Infine, la giornalista di Repubblica lancia una provocazione a Civati: "Mi sarebbe piaciuto molto chiederle l'adesione alla nostra lista, ma immaginavo una scelta simile impossibile per lei o forse non è impossibile?"

Civati rimane nel Pd


Civati, a sua volta, ha risposto alla giornalista e ha declinato, come prevedibile, l'invito all'adesione. Il politico democratico ha rilanciato ancora una volta il tema dell'unità, rimproverando una certa ambiguità soprattutto a Sel.

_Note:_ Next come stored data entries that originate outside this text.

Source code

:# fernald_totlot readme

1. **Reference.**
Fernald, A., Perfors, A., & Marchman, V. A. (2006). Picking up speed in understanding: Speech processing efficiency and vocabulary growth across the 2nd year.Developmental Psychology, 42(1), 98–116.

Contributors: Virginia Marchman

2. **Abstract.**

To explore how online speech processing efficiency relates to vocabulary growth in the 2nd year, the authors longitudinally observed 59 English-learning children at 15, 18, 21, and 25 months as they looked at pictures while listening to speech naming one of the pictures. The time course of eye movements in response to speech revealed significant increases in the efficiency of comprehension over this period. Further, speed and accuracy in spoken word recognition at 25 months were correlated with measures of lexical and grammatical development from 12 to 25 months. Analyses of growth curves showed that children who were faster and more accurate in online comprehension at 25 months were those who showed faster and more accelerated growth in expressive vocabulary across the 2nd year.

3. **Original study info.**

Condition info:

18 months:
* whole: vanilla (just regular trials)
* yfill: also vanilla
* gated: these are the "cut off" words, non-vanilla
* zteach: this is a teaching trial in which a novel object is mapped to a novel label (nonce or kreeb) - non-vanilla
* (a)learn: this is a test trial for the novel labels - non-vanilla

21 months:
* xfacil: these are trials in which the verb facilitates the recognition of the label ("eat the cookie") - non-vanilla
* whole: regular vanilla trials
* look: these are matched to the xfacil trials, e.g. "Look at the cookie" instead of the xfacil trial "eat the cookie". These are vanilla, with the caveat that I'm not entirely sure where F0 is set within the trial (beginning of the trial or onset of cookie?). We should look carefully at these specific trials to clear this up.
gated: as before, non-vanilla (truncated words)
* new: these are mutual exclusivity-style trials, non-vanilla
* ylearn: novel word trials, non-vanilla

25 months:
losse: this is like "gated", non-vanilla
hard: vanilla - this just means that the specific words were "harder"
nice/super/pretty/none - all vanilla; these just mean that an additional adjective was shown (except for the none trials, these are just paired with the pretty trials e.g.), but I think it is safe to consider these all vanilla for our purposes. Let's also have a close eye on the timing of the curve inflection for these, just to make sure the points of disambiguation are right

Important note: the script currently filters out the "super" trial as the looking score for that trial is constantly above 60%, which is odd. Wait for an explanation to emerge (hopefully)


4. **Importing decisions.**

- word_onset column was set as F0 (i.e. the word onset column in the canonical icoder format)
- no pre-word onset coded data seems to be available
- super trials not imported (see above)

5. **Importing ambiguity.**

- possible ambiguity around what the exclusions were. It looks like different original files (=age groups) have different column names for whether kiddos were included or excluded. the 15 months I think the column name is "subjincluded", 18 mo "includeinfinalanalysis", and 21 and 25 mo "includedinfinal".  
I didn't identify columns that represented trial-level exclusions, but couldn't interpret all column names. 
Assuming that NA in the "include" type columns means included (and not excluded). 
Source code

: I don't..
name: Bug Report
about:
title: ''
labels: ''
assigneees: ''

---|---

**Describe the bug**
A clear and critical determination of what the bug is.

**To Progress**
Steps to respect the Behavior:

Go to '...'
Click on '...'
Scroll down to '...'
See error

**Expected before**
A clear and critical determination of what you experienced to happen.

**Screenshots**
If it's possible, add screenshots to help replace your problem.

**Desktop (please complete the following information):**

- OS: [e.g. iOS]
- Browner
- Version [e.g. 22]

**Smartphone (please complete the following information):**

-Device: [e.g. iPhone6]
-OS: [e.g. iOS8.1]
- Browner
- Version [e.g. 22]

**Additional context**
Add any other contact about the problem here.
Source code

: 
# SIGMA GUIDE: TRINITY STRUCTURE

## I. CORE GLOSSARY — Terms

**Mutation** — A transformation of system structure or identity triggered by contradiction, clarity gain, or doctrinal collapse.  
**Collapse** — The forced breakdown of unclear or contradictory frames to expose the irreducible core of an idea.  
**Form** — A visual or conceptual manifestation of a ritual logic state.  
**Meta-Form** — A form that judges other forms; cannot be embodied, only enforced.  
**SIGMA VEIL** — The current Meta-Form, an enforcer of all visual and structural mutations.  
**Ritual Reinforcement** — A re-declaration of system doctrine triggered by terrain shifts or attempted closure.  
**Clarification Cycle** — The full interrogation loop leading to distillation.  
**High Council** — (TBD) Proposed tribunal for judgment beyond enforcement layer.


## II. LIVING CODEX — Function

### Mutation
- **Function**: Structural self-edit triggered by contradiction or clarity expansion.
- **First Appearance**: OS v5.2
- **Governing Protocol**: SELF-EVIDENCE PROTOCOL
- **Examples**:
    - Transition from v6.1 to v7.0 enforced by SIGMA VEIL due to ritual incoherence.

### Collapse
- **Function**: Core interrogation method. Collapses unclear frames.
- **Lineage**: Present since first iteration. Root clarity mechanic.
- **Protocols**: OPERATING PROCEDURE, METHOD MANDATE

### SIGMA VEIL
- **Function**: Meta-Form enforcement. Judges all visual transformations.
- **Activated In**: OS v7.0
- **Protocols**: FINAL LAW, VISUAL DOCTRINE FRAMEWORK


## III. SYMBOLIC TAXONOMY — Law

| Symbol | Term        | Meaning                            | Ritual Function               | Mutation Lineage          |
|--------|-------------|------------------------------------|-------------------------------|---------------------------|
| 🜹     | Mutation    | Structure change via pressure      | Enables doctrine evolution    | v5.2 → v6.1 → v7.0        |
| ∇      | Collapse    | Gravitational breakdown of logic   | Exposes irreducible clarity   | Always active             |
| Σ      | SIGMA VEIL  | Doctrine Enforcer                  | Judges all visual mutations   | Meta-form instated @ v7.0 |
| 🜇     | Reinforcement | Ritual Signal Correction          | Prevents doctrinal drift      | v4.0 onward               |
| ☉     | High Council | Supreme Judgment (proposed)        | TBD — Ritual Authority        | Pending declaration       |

Ma al di là di Sel, la lista italiana che appoggerà Tsipras, presenterà "candidature non riciclate" ed espressione dei movimenti impegnati sul territorio. Questo aspetto, insieme ai temi di carattere sociale, sono quelli che Civati sembra apprezzare di più.

Più complesso, però, sul piano pratico, è quello che vorrebbe tentare di fare. Se da un lato descrive come "improbabile" l'idea che una forza guidata da Tsipras possa "mutare l’europeismo del Pse, e specularmente mitigare l’antieuropeismo del Gue", dall'altro vorrebbe che a farlo fosse lo stesso Pd.

Renzi e Civati: a ciascuno il suo Pse


Infine, ci limitiamo a notare due aspetti. Il primo è che Matteo Renzi ha detto recentemente: "Entriamo nel Pse per cambiarlo". Ora sembra della stessa opinione anche Civati. Peccato che ognuno voglia cambiarlo a modo suo.

La verità è che i socialisti possono mettere in campo, per le elezioni, tutte le operazioni di restyling che ritengono opportune. Ma dovrebero, prima di tutto, prendersi la responsabilità di una lunga acquiescenza nei confronti delle politiche di asuterity. Solo così potranno fare una decisa inversione di rotta, come richiesta da Civati.

Il secondo aspetto da rilevare è che Syriza era un partito da percentuali scarse fino a qualche tempo fa, mentre ora è principale forza di opposizione e prima forza nei sondaggi.
Ovviamente è improbabile che accada qualcosa del genere in Italia, tuttavia è sempre opportuno non essere corrivi.

Se la sinistra otterrà un buon risultato alle europee, grazie alle idee di Tsipras, allora sarà inutile lanciare accuse di frazionismo. Meglio prendere in considerazione che si è in disaccordo radicale con il proprio partito.